LISTED ENTRIES:
++++++++++++++++++++
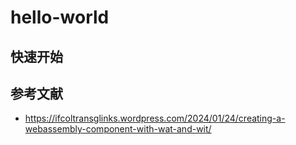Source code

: # hello-world

## 快速开始


## 参考文献
- https://ifcoltransglinks.wordpress.com/2024/01/24/creating-a-webassembly-component-with-wat-and-wit/
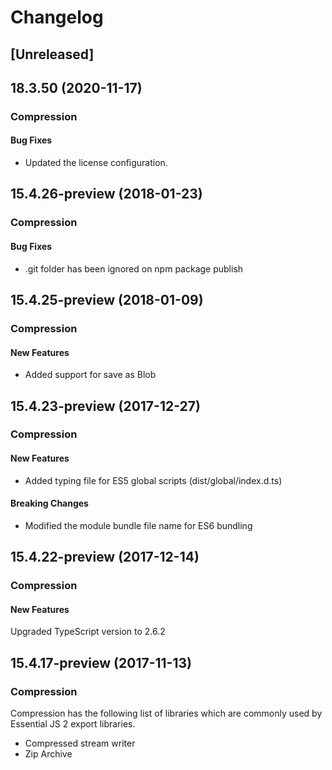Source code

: # Changelog

## [Unreleased]

## 18.3.50 (2020-11-17)

### Compression

#### Bug Fixes

- Updated the license configuration.

## 15.4.26-preview (2018-01-23)

### Compression

#### Bug Fixes

- .git folder has been ignored on npm package publish

## 15.4.25-preview (2018-01-09)

### Compression

#### New Features

- Added support for save as Blob

## 15.4.23-preview (2017-12-27)

### Compression

#### New Features

- Added typing file for ES5 global scripts (dist/global/index.d.ts)

#### Breaking Changes

- Modified the module bundle file name for ES6 bundling

## 15.4.22-preview (2017-12-14)

### Compression

#### New Features

Upgraded TypeScript version to 2.6.2

## 15.4.17-preview (2017-11-13)

### Compression

Compression has the following list of libraries which are commonly used by Essential JS 2 export libraries.

- Compressed stream writer
- Zip Archive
++++++++++++++++++++
ABOUT THIS EXERCISE: Scan the material above for the string "file", returning each line that contains it.

REPLY:
- Added typing file for ES5 global scripts (dist/global/index.d.ts)
- Modified the module bundle file name for ES6 bundling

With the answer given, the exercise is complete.